3. Financial Resilience Strategies

Preserve cash balances by restricting payments to only the most business-critical vendors as contingency plans are mobilised. When planning scenarios for the future, give attention to financial risks and factor in duration, severity, and longer-term dislocations.

Assess your business’ capacity for short- and medium-term loans, and its vulnerability to third-party (vendors, suppliers) exposure to debt. Consider deferring planned capital expenditures and assess the impact of commodity and procurement costs.


4. Operational Resilience Strategies

It is vitally important at this time to understand your key operational risks. Your location may be free of COVID, but your suppliers could be in an area still in lockdown, adversely affecting your supply chain. Look for alternative short-term suppliers and support existing ones, if possible, with a capital infusion or loan. Do a thorough inventory of your stock as there may be enough stockpiles to mitigate a shortfall in products.

Your employees and key executives may still be vulnerable to virus outbreaks, either personally or through contact with others. Remote working for staff may have previously resulted in drop-offs in productivity and/or delivery and you will need to factor in the implications of this for the future. This may result in the need to modify job descriptions, performance objectives, and organisational structure. 
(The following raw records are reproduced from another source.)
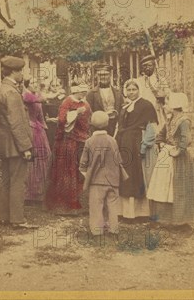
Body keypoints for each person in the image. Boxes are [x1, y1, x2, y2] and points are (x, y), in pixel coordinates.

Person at [0, 56, 36, 229]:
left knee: (6, 180)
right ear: (14, 72)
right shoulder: (12, 93)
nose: (22, 74)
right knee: (17, 181)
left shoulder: (2, 89)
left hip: (3, 144)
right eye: (20, 71)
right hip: (14, 145)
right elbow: (16, 123)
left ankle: (4, 217)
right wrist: (26, 147)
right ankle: (17, 219)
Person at [147, 92, 194, 225]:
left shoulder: (183, 121)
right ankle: (164, 218)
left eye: (167, 104)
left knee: (178, 187)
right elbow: (161, 134)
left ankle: (180, 219)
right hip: (166, 154)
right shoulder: (170, 119)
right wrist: (160, 143)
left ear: (175, 105)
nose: (165, 106)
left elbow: (186, 139)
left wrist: (178, 151)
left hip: (179, 158)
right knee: (162, 186)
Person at [45, 83, 92, 215]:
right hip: (68, 141)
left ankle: (79, 202)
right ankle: (65, 203)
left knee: (80, 170)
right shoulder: (67, 102)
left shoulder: (86, 104)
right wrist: (75, 113)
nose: (83, 94)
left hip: (82, 140)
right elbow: (61, 120)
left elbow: (88, 121)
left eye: (85, 91)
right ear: (75, 91)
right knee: (67, 169)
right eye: (81, 91)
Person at [79, 111, 128, 236]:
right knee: (112, 205)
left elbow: (83, 163)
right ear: (107, 124)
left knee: (96, 205)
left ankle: (96, 230)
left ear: (91, 124)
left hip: (97, 180)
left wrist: (86, 175)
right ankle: (113, 229)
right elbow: (119, 159)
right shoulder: (112, 140)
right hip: (113, 179)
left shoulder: (90, 141)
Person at [116, 80, 159, 221]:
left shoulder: (146, 105)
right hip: (125, 144)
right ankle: (126, 212)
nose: (131, 92)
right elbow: (120, 126)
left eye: (134, 89)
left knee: (137, 174)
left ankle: (141, 213)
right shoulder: (125, 106)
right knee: (125, 174)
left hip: (136, 142)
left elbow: (151, 127)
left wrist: (144, 145)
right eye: (129, 90)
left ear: (139, 90)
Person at [22, 86, 51, 203]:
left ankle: (38, 191)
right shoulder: (25, 95)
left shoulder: (36, 95)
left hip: (39, 131)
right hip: (29, 130)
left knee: (44, 158)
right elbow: (36, 99)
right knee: (32, 161)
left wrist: (45, 127)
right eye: (32, 82)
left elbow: (40, 117)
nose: (35, 84)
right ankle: (28, 194)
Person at [134, 55, 170, 130]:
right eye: (144, 66)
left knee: (158, 130)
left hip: (158, 110)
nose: (147, 68)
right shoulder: (138, 81)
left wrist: (163, 96)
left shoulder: (161, 80)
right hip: (144, 111)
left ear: (154, 66)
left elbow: (168, 95)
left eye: (149, 65)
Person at [86, 64, 123, 136]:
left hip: (114, 127)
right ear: (97, 76)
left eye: (106, 74)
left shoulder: (117, 92)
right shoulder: (91, 93)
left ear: (110, 75)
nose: (103, 77)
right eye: (100, 75)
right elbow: (88, 113)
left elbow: (122, 110)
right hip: (98, 128)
Ensure that your technological capabilities, and access to information, is still readily accessible to all wherever they are working, and that it is robust enough for peak periods of customer demand. Do not neglect cybersecurity training for all employees—it is a must for all.


5. Commercial Resilience Strategies

The coronavirus outbreak began in China, but the good news learned from Chinese businesses is that the post-coronavirus economic recovery might be faster than we expect.
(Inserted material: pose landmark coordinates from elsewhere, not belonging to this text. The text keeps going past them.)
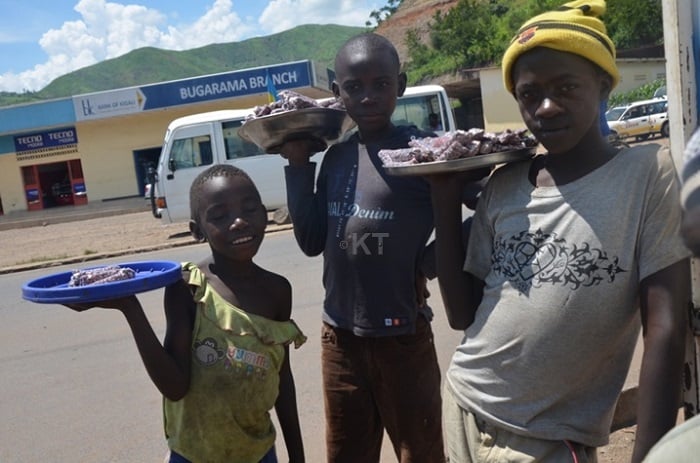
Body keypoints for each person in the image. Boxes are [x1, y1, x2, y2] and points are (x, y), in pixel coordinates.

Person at [428, 1, 691, 462]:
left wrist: (651, 455)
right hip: (464, 406)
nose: (546, 107)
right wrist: (443, 201)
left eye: (566, 87)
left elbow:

Now is the time to lay a foundation for a more prosperous future. As well as steadying the day-to-day operations, put more energy into lead management. If you have a few big prospects in the pipeline, cultivate those longer-term opportunities. Keep checking in with your leads, reassuring them if needed, and let them know that you are planning for contingencies and you are ready to help. Keep nurturing your business leads with the long view in mind, even if the short-term headlines feel manic and the situation feels uncertain.

 

6. Changes in Customer Behaviour: Adaptation Strategies

During the lockdown, consumer behaviour adapted, with a mass adoption of digital channels and buying preferences moving towards a back-to-basics approach. As customers are now collectively facing financial hardship as they emerge from the peak of the restrictions, these newly learned behaviours may change.
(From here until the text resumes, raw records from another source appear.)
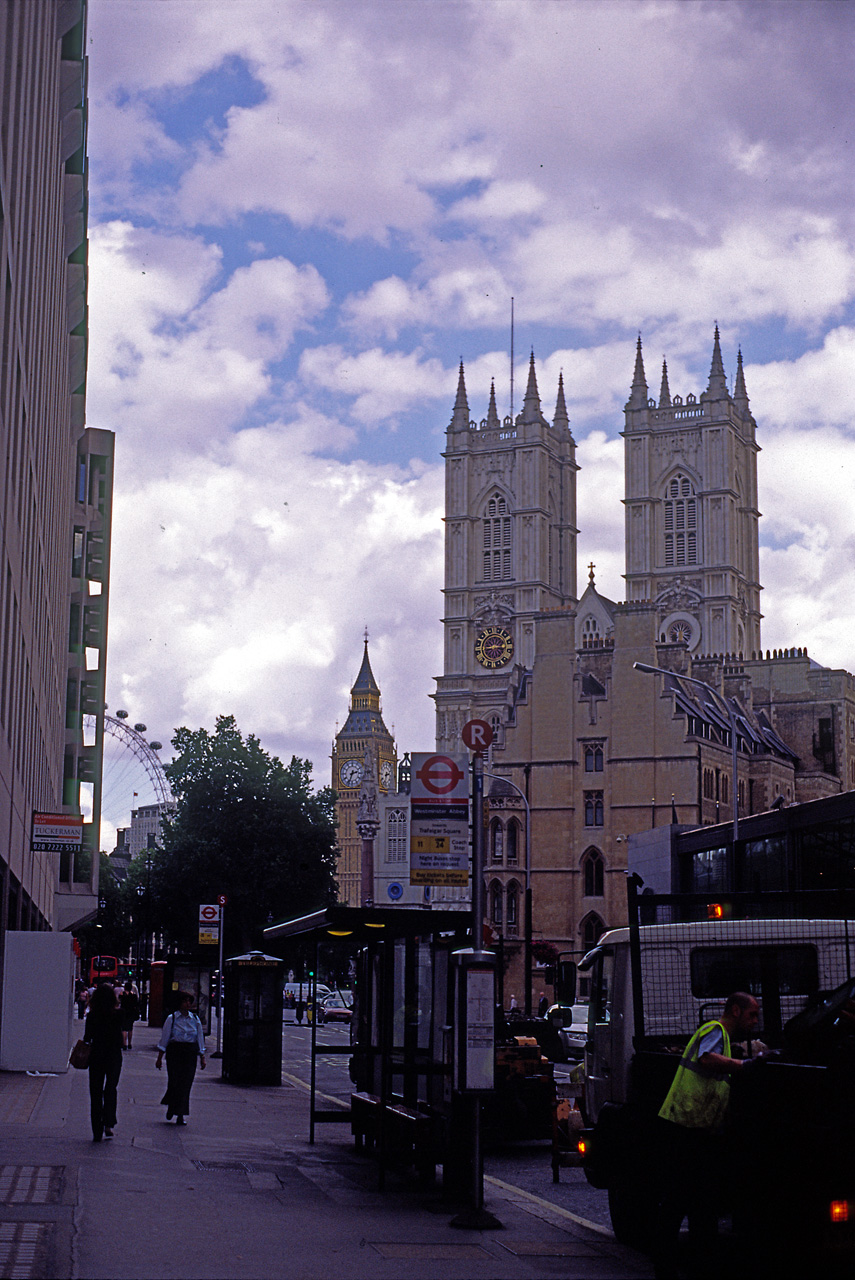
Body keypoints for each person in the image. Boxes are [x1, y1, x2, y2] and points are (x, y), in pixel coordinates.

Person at [653, 991, 762, 1280]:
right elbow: (707, 1059)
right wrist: (745, 1066)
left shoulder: (723, 1037)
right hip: (686, 1127)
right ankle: (666, 1267)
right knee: (681, 1200)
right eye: (752, 1014)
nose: (755, 1020)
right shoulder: (715, 1031)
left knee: (698, 1201)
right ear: (736, 1011)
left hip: (695, 1128)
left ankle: (691, 1265)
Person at [156, 991, 206, 1125]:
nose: (188, 1004)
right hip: (175, 1052)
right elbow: (165, 1038)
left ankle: (180, 1114)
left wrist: (202, 1056)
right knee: (174, 1081)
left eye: (189, 1001)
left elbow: (199, 1038)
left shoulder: (195, 1019)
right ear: (179, 1003)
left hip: (189, 1052)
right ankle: (172, 1107)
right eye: (185, 1001)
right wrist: (160, 1057)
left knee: (186, 1084)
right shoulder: (171, 1019)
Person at [83, 982, 124, 1142]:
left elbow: (87, 1037)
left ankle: (96, 1130)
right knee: (111, 1089)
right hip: (113, 1055)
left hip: (97, 1056)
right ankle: (108, 1123)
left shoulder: (92, 1016)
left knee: (95, 1091)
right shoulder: (119, 1014)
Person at [119, 981, 140, 1050]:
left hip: (124, 1012)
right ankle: (129, 1043)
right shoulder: (133, 995)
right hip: (131, 1013)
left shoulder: (122, 994)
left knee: (124, 1029)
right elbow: (136, 1004)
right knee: (130, 1028)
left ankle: (124, 1043)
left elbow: (119, 1002)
Depending on what industry you are in, your customers might be having some specific new pain points. Think strategically about how the pandemic is affecting your customers, what is keeping them up at night, and how you can help. Then you can adjust your sales pitch and design your marketing around how to address these specific challenges and worries. All of these business challenges can be exacerbated by a crisis like coronavirus.

As a business owner, put yourself in their shoes and figure out how to re-position your products and services to be helpful and address the specific pain points that your customers are confronting now.